▶ [Task material]:

╔══

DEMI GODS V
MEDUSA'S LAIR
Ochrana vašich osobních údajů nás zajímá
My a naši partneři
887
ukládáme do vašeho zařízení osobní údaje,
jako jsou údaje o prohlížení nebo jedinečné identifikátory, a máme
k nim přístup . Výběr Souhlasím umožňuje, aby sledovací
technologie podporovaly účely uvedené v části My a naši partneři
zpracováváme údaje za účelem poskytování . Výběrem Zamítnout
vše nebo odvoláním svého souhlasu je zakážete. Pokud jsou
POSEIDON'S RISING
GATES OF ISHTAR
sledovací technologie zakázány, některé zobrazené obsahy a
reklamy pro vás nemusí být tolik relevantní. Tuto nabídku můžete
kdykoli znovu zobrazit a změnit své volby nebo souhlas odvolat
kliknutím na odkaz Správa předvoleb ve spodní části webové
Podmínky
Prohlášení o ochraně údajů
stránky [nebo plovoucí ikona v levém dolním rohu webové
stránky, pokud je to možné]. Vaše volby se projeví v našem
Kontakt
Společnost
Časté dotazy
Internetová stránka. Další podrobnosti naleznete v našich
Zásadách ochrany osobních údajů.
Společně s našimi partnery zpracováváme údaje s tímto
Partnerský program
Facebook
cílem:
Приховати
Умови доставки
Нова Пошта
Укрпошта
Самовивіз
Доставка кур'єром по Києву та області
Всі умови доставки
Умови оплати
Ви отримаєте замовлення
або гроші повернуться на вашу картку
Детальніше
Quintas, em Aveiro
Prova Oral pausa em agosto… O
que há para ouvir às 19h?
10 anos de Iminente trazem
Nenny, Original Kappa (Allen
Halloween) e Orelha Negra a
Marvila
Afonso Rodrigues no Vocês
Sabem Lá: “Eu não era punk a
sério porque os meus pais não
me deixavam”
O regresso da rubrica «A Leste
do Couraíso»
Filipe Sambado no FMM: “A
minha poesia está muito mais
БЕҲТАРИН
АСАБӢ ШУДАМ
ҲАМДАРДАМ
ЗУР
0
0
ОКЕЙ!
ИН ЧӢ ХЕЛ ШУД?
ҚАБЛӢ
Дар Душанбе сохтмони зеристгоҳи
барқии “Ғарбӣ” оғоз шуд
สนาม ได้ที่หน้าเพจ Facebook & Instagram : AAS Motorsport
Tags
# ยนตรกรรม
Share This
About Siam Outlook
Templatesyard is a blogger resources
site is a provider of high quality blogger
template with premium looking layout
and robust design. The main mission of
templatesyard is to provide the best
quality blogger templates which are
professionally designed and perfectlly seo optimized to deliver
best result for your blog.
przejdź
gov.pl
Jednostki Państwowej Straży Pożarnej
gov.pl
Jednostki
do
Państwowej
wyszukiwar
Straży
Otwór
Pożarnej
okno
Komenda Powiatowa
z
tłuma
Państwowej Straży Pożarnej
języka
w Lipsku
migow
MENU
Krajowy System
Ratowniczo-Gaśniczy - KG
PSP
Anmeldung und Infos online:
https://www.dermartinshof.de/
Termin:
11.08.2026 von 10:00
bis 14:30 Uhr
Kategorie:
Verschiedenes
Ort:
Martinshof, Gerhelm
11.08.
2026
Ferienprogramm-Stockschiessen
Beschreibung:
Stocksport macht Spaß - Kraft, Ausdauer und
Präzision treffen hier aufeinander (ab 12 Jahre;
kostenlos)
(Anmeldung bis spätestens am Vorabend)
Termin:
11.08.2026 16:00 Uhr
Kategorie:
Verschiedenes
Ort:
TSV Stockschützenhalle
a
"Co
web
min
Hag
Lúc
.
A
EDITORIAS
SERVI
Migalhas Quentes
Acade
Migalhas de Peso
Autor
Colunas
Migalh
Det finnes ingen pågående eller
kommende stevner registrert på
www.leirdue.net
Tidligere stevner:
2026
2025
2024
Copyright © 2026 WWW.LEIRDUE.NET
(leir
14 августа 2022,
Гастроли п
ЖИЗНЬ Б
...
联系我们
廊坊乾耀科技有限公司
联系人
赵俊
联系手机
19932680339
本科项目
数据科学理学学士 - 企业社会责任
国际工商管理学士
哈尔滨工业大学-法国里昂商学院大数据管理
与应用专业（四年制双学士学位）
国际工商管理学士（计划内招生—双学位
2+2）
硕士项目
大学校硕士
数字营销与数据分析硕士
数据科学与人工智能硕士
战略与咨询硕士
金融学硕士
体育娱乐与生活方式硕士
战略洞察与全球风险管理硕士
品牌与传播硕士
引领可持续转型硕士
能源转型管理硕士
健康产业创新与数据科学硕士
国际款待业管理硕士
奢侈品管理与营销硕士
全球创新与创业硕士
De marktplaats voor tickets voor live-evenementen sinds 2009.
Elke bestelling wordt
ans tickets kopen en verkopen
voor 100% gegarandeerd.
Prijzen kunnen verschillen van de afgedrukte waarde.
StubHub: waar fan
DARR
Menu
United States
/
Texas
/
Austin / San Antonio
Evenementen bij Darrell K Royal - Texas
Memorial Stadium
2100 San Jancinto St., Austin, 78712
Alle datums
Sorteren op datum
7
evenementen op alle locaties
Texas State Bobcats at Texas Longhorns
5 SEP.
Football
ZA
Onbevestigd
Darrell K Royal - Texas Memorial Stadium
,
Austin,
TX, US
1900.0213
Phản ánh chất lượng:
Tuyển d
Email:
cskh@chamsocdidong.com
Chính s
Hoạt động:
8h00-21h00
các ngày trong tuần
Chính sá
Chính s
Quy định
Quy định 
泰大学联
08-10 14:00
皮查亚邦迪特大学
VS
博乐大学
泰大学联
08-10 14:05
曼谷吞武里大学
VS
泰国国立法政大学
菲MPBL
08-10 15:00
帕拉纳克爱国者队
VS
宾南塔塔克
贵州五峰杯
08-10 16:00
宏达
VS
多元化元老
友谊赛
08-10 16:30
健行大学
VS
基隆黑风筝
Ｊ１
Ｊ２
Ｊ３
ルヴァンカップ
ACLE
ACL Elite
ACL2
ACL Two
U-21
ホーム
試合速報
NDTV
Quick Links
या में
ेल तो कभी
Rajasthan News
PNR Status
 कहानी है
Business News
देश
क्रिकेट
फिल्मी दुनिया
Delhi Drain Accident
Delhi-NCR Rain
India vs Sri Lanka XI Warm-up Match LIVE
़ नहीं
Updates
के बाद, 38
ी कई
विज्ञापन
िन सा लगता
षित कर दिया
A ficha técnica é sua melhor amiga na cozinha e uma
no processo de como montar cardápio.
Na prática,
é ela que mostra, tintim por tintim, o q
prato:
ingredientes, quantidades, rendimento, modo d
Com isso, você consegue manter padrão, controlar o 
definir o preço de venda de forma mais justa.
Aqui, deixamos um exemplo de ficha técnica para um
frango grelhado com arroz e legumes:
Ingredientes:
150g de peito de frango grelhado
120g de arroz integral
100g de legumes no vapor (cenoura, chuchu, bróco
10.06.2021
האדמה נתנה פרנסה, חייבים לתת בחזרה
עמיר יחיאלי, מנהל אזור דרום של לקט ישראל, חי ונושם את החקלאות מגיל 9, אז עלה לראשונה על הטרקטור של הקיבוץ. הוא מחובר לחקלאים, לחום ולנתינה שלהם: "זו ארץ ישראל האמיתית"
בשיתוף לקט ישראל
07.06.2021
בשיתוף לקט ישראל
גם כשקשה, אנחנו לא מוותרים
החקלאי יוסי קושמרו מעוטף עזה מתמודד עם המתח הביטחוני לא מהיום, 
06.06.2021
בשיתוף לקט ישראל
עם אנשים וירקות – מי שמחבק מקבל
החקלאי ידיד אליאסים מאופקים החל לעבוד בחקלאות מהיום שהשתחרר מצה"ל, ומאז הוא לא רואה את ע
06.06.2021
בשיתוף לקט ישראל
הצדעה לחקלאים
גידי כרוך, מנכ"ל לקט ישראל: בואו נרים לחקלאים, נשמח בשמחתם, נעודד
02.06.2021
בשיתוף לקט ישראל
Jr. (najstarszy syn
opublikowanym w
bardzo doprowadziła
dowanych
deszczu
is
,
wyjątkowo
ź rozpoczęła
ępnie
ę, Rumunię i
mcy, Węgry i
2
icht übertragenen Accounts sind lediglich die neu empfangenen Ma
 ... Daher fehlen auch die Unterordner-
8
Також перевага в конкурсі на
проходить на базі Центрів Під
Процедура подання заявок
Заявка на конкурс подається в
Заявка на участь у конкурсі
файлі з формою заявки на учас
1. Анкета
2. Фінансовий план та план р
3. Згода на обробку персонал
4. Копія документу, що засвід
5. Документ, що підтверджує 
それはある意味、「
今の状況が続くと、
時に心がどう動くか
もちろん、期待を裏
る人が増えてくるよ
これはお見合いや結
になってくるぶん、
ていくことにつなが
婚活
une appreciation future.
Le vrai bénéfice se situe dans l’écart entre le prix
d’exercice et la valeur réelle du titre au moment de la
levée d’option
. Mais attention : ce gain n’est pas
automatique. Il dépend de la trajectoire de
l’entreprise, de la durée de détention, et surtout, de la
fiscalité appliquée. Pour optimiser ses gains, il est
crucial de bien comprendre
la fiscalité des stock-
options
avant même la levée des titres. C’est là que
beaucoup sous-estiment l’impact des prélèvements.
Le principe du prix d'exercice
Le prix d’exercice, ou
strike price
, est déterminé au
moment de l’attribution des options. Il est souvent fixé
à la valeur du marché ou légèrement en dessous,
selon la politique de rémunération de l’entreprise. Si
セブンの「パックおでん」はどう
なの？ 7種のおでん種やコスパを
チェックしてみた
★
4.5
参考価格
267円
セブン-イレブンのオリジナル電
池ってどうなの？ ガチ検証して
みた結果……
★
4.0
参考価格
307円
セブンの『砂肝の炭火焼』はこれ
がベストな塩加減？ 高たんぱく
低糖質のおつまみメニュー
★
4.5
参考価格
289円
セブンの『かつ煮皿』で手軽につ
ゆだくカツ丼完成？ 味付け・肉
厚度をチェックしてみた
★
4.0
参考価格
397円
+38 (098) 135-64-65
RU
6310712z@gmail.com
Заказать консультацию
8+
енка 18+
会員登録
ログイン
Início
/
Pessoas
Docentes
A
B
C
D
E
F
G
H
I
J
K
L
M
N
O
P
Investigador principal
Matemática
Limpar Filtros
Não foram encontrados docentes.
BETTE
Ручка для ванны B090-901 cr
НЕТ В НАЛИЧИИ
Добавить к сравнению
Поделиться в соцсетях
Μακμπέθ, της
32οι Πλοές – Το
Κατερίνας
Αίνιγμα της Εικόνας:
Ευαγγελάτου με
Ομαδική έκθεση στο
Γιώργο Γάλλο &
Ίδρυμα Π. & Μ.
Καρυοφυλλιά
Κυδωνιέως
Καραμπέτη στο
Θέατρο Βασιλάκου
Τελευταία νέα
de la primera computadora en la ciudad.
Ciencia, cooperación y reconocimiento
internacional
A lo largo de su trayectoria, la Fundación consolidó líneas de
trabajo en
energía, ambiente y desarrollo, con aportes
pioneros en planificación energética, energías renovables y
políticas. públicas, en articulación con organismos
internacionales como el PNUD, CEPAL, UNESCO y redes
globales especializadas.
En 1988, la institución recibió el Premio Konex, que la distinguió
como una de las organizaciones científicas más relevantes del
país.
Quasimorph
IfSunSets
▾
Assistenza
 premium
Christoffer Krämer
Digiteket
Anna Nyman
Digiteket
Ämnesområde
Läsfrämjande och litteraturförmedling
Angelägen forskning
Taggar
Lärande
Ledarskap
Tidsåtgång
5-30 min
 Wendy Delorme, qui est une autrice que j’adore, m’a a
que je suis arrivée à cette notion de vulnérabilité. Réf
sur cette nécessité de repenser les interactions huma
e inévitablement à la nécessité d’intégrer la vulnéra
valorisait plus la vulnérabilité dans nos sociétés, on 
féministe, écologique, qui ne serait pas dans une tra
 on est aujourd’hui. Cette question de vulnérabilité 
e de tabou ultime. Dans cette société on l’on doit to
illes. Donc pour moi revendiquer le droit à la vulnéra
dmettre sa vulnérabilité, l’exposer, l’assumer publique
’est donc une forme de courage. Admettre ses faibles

╚══

▶ [Job]: Show each line of the records above that contains the string "valeur". Case counts.

▶ [Answer to this exercise]:
d’exercice et la valeur réelle du titre au moment de la
à la valeur du marché ou légèrement en dessous,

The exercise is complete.